Should you buy earthquake insurance?
After a 5.4 magnitude earthquake shook southern Illinois this morning, I wondered what would happen if my home were caught in a strong tremor. Like most people, my home insurance doesn't cover such an eventuality. Ohio is in blue on the U.S. Geological Survey Earthquake Hazards Program map of earthquake risk, so I probably won't go shopping for coverage.
Earthquake insurance is available, though. Usually sold with a large deductible, the coverage might be a good investment for those in highly vulnerable areas. Of course, the higher the risk, the higher the premium. Californians are assured that coverage is available thanks to the creation of the California Earthquake Authority The CERA points out that there is no part of the state that is immune from earthquakes.

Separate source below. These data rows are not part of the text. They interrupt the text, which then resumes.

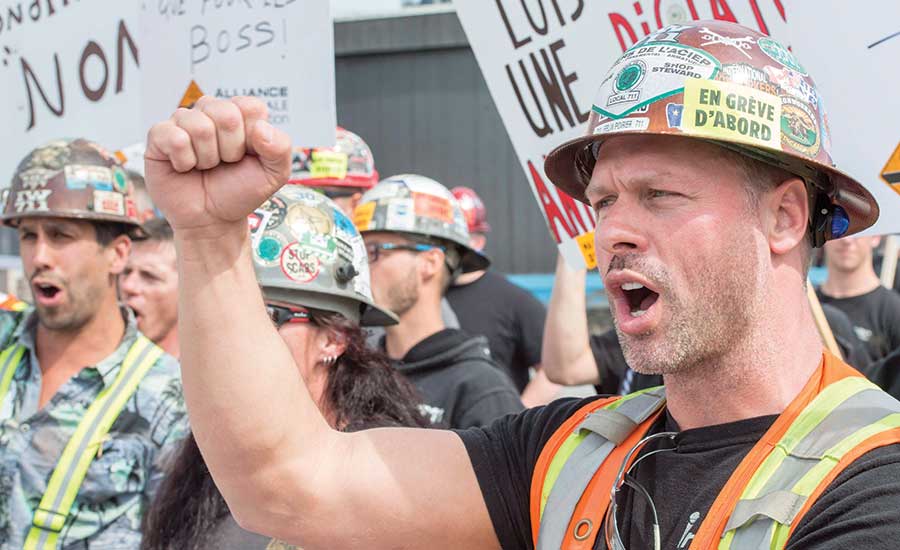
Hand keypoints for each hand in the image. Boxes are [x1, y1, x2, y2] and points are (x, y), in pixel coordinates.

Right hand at [144, 96, 291, 235]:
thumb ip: (280, 148)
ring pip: (199, 125)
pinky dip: (185, 160)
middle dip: (230, 149)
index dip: (252, 137)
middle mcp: (211, 112)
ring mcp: (184, 121)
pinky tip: (185, 167)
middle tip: (225, 164)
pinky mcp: (159, 135)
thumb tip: (260, 128)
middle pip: (226, 114)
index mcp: (240, 115)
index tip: (247, 155)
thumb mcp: (273, 174)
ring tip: (205, 167)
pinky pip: (173, 136)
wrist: (213, 220)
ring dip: (207, 157)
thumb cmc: (239, 192)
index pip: (250, 107)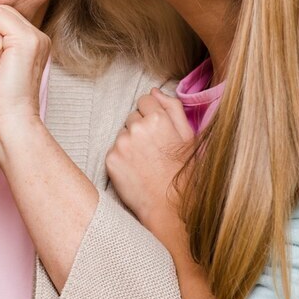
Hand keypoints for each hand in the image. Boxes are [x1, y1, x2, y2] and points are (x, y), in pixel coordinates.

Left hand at [107, 89, 195, 248]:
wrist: (169, 207)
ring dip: (130, 143)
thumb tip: (154, 91)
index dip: (152, 116)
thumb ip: (172, 108)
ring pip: (122, 134)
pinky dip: (122, 158)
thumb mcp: (188, 137)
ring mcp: (121, 143)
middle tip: (154, 151)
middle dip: (140, 129)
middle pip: (132, 117)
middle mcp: (136, 127)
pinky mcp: (110, 159)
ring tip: (146, 162)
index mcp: (158, 118)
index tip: (158, 132)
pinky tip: (136, 170)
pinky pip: (114, 150)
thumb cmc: (183, 172)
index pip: (145, 100)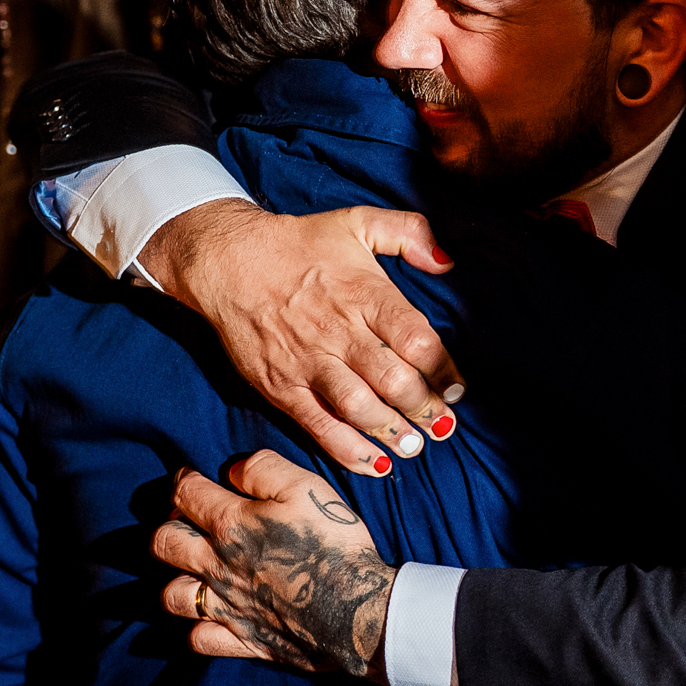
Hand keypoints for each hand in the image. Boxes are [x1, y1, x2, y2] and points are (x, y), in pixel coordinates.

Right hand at [140, 199, 464, 477]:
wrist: (228, 260)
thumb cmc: (301, 243)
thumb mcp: (358, 221)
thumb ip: (410, 233)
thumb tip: (448, 261)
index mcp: (364, 293)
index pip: (415, 339)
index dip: (442, 370)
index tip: (457, 390)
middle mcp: (338, 331)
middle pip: (391, 380)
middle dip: (423, 409)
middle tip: (443, 426)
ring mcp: (307, 361)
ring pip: (357, 407)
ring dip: (391, 432)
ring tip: (414, 446)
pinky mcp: (280, 385)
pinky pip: (317, 425)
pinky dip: (347, 449)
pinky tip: (373, 463)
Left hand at [155, 451, 395, 678]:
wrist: (355, 610)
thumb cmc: (333, 545)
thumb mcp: (307, 489)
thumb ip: (264, 470)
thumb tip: (233, 470)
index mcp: (231, 524)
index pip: (186, 495)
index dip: (185, 481)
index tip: (192, 477)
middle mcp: (217, 566)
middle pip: (164, 544)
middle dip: (169, 527)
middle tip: (189, 523)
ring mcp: (225, 607)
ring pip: (172, 594)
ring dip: (177, 579)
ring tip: (194, 571)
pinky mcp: (242, 639)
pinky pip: (199, 639)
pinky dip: (199, 629)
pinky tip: (211, 619)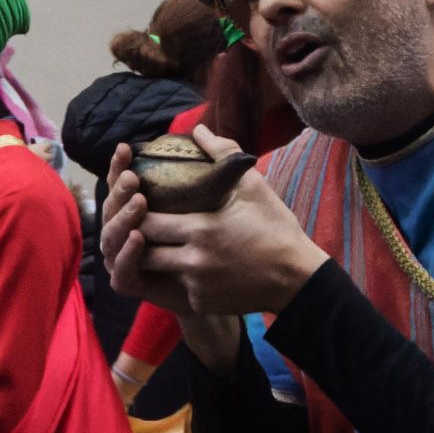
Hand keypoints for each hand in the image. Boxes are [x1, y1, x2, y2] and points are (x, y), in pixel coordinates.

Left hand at [102, 128, 325, 323]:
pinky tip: (185, 264)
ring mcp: (196, 286)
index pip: (146, 221)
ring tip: (156, 242)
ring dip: (152, 257)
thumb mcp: (253, 186)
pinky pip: (176, 288)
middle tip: (140, 222)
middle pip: (143, 249)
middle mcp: (193, 260)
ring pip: (155, 271)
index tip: (138, 201)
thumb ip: (222, 154)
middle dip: (136, 236)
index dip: (137, 211)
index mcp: (201, 229)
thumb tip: (198, 129)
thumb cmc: (275, 228)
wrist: (296, 278)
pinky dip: (177, 276)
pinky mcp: (201, 303)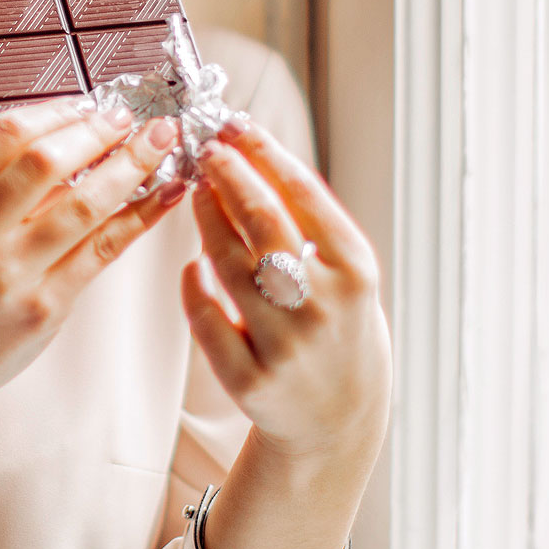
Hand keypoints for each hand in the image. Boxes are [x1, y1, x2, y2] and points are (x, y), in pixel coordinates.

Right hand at [0, 98, 184, 415]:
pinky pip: (101, 250)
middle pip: (47, 162)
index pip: (6, 134)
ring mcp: (8, 272)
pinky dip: (139, 217)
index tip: (88, 103)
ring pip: (83, 205)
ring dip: (131, 166)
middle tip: (132, 116)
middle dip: (100, 130)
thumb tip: (69, 139)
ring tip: (160, 142)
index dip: (58, 111)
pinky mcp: (42, 307)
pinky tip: (163, 195)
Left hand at [181, 116, 390, 457]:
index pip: (304, 194)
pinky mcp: (249, 379)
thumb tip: (256, 160)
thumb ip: (313, 228)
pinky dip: (193, 285)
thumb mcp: (350, 278)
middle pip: (262, 221)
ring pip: (226, 264)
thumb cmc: (341, 332)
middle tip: (205, 148)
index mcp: (357, 272)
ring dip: (205, 219)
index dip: (263, 153)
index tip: (234, 126)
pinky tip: (191, 264)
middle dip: (227, 174)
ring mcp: (284, 346)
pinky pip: (205, 319)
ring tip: (197, 192)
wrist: (339, 422)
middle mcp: (323, 306)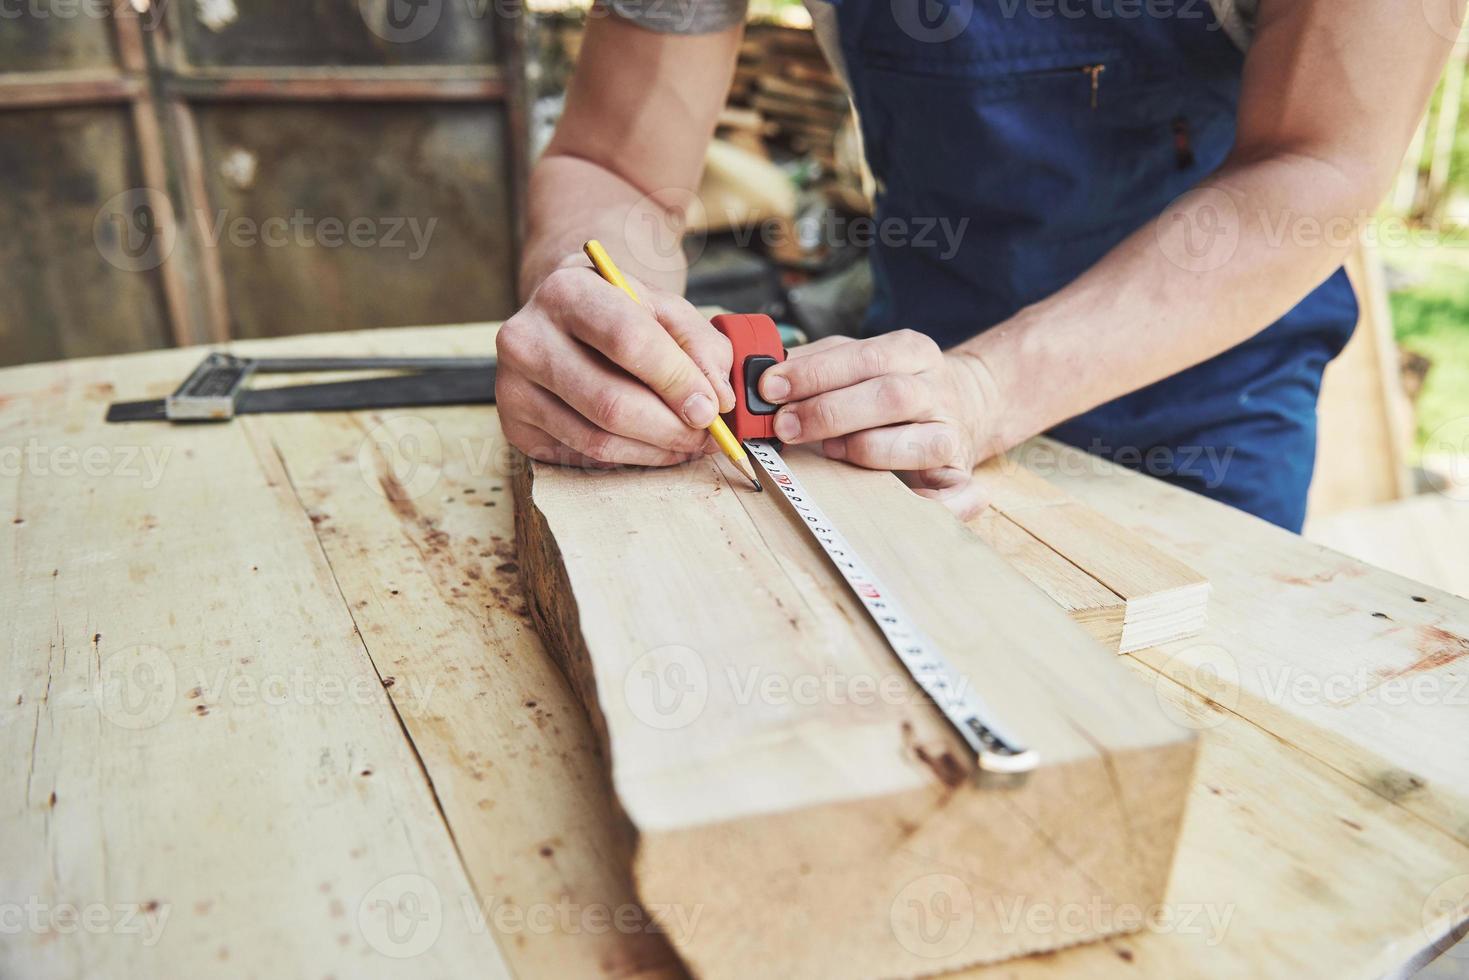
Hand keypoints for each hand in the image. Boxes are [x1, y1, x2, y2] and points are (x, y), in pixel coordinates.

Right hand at [496, 260, 735, 466]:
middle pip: (611, 402)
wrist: (565, 319)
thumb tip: (718, 400)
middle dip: (672, 428)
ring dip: (656, 450)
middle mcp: (527, 337)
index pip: (628, 341)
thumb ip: (700, 346)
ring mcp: (513, 385)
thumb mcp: (665, 309)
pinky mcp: (514, 425)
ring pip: (598, 440)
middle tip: (707, 436)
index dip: (677, 380)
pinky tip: (651, 444)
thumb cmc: (620, 313)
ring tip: (687, 442)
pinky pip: (583, 457)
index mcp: (567, 290)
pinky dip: (629, 458)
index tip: (712, 407)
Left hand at [757, 330, 1001, 518]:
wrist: (963, 402)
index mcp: (911, 351)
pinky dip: (939, 505)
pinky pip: (963, 494)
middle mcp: (937, 390)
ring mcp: (952, 433)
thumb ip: (815, 364)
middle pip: (891, 396)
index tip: (770, 388)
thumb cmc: (889, 385)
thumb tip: (761, 376)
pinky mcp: (962, 474)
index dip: (814, 373)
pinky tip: (907, 505)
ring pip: (923, 443)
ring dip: (868, 449)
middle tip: (785, 426)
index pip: (864, 356)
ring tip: (829, 451)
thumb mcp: (858, 359)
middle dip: (831, 412)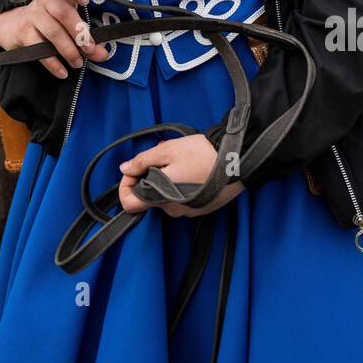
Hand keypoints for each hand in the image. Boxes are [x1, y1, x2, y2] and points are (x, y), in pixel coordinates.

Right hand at [0, 0, 111, 78]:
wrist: (10, 26)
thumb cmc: (43, 22)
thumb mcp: (63, 23)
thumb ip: (83, 36)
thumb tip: (102, 53)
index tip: (86, 1)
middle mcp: (43, 2)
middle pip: (62, 11)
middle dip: (79, 30)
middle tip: (89, 48)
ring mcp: (31, 16)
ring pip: (52, 31)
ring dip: (68, 49)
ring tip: (77, 62)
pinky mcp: (23, 33)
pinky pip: (39, 49)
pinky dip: (52, 62)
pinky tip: (62, 71)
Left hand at [118, 134, 245, 217]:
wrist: (238, 161)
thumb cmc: (202, 154)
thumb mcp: (168, 150)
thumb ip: (142, 161)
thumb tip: (125, 169)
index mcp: (161, 197)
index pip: (129, 204)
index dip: (126, 185)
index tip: (134, 170)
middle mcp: (173, 209)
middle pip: (150, 195)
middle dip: (152, 174)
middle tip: (164, 155)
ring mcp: (188, 212)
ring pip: (167, 195)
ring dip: (167, 177)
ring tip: (181, 158)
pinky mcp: (201, 209)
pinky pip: (182, 198)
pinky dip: (181, 184)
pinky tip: (193, 167)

"For many California homeowners, their home is their biggest financial asset," The CERA says on its Web site. "Without earthquake insurance, how do you plan to protect that asset from the costs of earthquake damage?"
But earthquakes aren't just a California problem. The Insurance Information Institute (III) points out that since 1900 these geological events have occurred in 39 states and been felt in all 50.
"Earthquake insurance carries a deductible, generally in the form of a percentage rather than a dollar amount. Deductibles can range anywhere from 2 percent to 20 percent of the replacement value of the structure," The III says on its Web site. "Insurers in states like Washington, Nevada and Utah, with higher than average risk of earthquakes, often set minimum deductibles at around 10 percent." Usually, you can request a higher deductible to save money on earthquake premiums.
The purple area in the middle of the country on the map above represents the New Madrid fault, which gave way dramatically in 1811-12, and could be responsible for today's tremors.